The overlapping clinical, morphologic, and immunophenotypic features of CHL-NS, PMBL, and GZL emphasize the close clinicopathologic relationship between these mediastinal B-cell lymphomas and their likely derivation from a thymic B cell. Molecular profiling studies have confirmed that PMBL and CHL-NS share a third of their genes and furthermore provide evidence that they are related diseases at opposite ends of a continuum, between which lie “gray zone lymphomas” with features intermediate between both entities. Despite these similarities, there are fundamental differences between these lymphomas with respect to their biology and clinical differences in terms of their response to therapy and their prognosis with standard therapies.

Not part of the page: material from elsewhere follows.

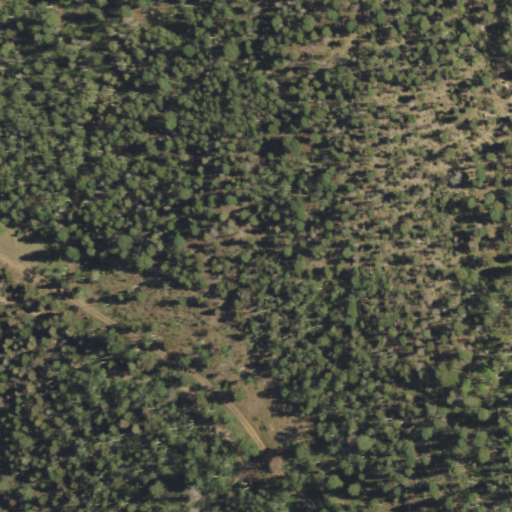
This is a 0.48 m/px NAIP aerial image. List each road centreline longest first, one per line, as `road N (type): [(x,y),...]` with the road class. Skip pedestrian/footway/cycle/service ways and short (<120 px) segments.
road 1 (track): [(339,511),(255,425),(0,257)]
road 2 (track): [(224,511),(249,458),(185,392),(97,369),(32,309),(0,296)]
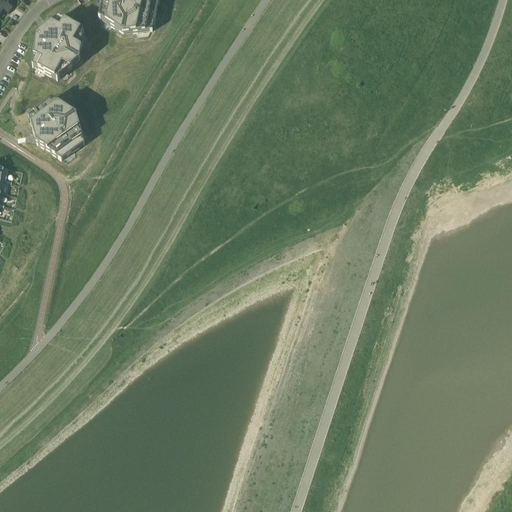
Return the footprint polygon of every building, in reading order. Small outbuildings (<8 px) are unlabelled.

The outcome for patients with PMBL who receive the DA-EPOCH-R regimen is now excellent, and it obviates the need for radiation treatment in almost all patients. Patients with bulky mediastinal CHL-NS should receive combined-modality therapy in the absence of evidence that radiation can be avoided, but future strategies in clinical trials should focus on obviating its need. There is controversy regarding the optimal management of nonbulky CHL-NS, but some studies suggest that chemotherapy alone may be feasible, and this is also being evaluated prospectively. GZLs appear to be biologically more similar to CHL-NS, and they have a relatively poor outcome with both HL and NHL regimens. Currently, for CD20-positive GZL, immunochemotherapy with rituximab followed by radiation treatment is a reasonable approach.